If you suffer acute IBS symptoms like excessive bloating and cramping A.Vogel’s Gastronol may help. Taken repeatedly every 10 minutes from the onset of symptoms Gastronol works quickly to quell the cramps, reduce bloating and have you standing upright again.

Prebiotics and probiotics

Your gut is home to millions of microscopic bacteria that line your digestive tract in a mesh-like structure. In fact, up to a kilogram of your weight can be attributed solely to these bacteria. They are an integral part of the gut and have a number of key functions in processing the food you eat, generating key nutrients and supporting the immune system. Without these good bacteria, your digestive system would not function properly and your immune function would suffer. One of the groups of good gut bacteria is known as lactic acid bacteria. They keep the acidity of our gut at the right level – important in maintaining the health of the good bacteria present and the growth of new good bacteria.
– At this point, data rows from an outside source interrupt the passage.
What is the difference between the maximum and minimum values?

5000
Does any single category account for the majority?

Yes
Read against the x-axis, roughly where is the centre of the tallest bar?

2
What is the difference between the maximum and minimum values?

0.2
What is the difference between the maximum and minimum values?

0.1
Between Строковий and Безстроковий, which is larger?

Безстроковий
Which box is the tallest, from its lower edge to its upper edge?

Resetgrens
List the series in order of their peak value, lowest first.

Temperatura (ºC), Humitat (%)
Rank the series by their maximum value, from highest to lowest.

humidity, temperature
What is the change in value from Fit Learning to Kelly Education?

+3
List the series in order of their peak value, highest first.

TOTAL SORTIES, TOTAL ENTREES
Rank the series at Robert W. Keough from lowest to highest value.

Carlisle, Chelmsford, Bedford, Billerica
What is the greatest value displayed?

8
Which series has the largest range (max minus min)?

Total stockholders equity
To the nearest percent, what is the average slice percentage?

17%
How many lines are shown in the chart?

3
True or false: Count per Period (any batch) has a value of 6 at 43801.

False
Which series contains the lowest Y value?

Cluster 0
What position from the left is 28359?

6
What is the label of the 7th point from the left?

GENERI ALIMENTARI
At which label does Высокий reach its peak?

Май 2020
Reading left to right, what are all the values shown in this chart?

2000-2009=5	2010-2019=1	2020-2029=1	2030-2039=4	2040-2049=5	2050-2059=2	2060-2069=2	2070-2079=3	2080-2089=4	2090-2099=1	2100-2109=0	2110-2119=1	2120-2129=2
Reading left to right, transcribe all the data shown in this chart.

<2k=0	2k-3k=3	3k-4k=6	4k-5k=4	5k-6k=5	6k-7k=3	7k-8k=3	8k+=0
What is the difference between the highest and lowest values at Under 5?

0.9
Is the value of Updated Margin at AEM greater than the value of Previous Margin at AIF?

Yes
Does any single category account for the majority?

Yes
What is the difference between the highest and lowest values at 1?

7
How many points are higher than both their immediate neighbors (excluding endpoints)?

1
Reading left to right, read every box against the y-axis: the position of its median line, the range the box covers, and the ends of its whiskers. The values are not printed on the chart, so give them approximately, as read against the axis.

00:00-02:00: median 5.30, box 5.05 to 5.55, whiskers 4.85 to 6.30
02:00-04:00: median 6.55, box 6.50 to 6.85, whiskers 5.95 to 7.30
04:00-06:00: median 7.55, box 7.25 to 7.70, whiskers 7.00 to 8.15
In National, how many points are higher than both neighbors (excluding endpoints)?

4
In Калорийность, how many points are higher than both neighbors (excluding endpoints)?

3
Modern lifestyles, stress, antibiotics, hormone medications, illness or a diet high in sugar can cause the natural balance of gut flora to be disturbed (dysbiosis) causing an increase in bad gut flora, especially candida albicans. This is a common cause of IBS symptoms. This is where a prebiotic like A.Vogel’s Molkosan can help. It is a mild digestive tonic rich in L+ lactic acid which is essential in preparing the digestive system for processing the food we eat. An in-home study in the Netherlands involving 430 women showed Molkosan to be extremely helpful in reducing typical IBS symptoms. Molkosan prevents bad flora or bacteria from being able to attach to the lining of the gut, while also correcting the acidity of the gut.

If the symptoms still persist or have not reduced after a course (one bottle) or two of Molkosan, then you can try adding probiotics to the mix. Some studies have found that probiotics, specifically Bifidobacteria and certain probiotic combinations, improve symptoms of IBS when taken in large enough amounts. But the trick is to get the conditions of your gut right first with Molkosan because if the bad gut flora are not eliminated, any probiotics you take will simply be overrun by the bad flora and you will land right back where you started. Probiotics can be found in dietary supplements, such as capsules, tablets, and powders, and in some foods, such as yogurt. We suggest you visit your health care provider to get information about the right kind and right amount of probiotics to take to improve IBS symptoms.